Please arrange the lines between the line holding "genus: Campanula" and the line holding "catalogue / barcode: US 217510", inclusive, as a Markdown table with the columns Row and Line, skipping any blank lines.

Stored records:
--*--
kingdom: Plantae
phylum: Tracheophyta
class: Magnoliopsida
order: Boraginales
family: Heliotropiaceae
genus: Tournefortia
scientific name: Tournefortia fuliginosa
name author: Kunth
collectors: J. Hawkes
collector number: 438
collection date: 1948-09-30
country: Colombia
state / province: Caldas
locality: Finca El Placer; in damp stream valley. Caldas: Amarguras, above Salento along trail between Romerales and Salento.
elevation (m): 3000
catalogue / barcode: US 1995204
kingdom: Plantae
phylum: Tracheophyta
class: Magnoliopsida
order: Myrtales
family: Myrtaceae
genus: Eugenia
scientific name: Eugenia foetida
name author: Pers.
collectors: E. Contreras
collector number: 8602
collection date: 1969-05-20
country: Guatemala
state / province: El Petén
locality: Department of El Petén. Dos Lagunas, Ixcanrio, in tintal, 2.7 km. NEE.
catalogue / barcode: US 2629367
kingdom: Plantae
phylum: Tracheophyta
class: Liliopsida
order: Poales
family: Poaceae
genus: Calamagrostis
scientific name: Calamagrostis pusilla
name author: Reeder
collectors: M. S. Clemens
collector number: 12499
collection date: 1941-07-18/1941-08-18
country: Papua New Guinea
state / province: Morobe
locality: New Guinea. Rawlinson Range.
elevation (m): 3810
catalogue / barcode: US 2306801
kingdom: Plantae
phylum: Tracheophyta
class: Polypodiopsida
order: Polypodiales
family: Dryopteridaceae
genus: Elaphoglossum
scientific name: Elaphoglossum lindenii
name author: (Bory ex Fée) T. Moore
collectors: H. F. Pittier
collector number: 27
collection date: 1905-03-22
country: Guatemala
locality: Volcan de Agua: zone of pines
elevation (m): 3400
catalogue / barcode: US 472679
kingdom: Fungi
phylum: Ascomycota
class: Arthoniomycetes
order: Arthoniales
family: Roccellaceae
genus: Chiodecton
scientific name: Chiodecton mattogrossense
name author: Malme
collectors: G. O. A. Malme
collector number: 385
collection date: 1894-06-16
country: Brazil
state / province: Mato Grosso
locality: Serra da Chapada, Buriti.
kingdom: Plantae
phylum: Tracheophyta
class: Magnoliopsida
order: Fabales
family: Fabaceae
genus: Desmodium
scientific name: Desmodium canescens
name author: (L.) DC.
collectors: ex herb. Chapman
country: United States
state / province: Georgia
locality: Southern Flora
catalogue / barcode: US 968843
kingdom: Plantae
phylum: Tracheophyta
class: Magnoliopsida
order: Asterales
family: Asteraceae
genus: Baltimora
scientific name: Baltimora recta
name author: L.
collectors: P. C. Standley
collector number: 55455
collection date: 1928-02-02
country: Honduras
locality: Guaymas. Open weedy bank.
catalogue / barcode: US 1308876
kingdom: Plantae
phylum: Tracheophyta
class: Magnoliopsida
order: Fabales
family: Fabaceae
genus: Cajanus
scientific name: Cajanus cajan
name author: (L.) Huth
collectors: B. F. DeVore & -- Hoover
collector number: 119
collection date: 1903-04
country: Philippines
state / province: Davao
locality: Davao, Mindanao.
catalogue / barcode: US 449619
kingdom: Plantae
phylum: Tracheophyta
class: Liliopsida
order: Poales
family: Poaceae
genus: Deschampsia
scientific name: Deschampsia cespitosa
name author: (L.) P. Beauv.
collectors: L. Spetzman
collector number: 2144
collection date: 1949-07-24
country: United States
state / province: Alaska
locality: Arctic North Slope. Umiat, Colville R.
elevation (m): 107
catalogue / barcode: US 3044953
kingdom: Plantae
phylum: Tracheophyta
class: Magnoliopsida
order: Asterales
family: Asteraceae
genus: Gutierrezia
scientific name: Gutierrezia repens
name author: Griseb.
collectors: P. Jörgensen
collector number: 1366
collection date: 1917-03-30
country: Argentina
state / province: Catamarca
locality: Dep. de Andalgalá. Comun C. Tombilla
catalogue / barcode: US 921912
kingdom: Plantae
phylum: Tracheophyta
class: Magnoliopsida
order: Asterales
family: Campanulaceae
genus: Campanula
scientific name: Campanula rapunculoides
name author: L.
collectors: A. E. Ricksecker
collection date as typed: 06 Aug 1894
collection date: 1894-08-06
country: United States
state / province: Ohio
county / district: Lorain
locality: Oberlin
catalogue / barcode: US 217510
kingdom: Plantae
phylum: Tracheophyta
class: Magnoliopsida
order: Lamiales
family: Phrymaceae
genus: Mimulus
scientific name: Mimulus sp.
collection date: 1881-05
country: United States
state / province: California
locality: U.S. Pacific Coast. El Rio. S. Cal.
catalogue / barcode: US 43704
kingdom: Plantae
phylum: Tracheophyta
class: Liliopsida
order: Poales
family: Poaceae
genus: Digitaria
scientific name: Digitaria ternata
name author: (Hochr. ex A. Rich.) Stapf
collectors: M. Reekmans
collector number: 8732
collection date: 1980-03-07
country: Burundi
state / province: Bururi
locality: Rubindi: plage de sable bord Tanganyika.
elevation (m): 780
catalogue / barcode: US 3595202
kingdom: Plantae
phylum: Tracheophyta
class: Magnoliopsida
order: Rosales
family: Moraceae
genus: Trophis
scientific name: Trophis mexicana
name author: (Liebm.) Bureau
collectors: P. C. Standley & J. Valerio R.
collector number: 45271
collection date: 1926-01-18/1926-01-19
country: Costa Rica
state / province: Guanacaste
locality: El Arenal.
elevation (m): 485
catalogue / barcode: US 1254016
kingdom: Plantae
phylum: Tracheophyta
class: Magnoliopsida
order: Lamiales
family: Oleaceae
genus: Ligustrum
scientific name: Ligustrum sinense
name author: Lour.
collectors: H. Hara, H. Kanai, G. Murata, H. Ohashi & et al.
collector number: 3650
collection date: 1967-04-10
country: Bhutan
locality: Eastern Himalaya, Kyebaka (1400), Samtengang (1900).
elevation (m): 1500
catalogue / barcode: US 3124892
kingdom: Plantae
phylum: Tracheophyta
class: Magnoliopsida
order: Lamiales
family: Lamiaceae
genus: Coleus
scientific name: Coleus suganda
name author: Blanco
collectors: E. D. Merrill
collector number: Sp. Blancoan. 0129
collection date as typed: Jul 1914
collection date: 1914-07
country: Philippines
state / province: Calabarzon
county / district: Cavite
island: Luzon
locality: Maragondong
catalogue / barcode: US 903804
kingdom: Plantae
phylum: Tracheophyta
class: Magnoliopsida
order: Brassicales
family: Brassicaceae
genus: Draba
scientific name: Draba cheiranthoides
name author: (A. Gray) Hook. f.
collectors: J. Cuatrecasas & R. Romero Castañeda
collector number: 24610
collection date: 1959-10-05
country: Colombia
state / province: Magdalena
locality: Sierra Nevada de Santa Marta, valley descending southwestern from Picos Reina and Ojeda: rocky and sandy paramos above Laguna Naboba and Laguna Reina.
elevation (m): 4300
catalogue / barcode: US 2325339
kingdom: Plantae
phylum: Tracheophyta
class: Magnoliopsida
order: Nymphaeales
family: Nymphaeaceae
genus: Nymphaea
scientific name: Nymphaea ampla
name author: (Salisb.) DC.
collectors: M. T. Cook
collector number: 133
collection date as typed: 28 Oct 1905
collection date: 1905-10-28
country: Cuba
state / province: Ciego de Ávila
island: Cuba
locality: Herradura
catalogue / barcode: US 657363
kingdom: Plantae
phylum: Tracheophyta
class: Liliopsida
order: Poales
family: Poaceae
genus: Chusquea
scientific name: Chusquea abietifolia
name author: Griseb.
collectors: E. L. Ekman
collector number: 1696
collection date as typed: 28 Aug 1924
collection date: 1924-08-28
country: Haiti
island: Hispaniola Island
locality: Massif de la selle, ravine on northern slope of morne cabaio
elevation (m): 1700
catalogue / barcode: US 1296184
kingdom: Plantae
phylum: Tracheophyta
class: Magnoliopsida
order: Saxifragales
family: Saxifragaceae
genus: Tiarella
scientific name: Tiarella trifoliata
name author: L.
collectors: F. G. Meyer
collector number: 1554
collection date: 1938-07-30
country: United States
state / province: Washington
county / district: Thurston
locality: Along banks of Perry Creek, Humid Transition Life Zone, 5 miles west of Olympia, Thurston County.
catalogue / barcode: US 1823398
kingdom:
--*--
• SOLUTION TO THIS TASK:
| Row | Line |
|---|---|
| 1 | genus: Campanula |
| 2 | scientific name: Campanula rapunculoides |
| 3 | name author: L. |
| 4 | collectors: A. E. Ricksecker |
| 5 | collection date as typed: 06 Aug 1894 |
| 6 | collection date: 1894-08-06 |
| 7 | country: United States |
| 8 | state / province: Ohio |
| 9 | county / district: Lorain |
| 10 | locality: Oberlin |
| 11 | catalogue / barcode: US 217510 |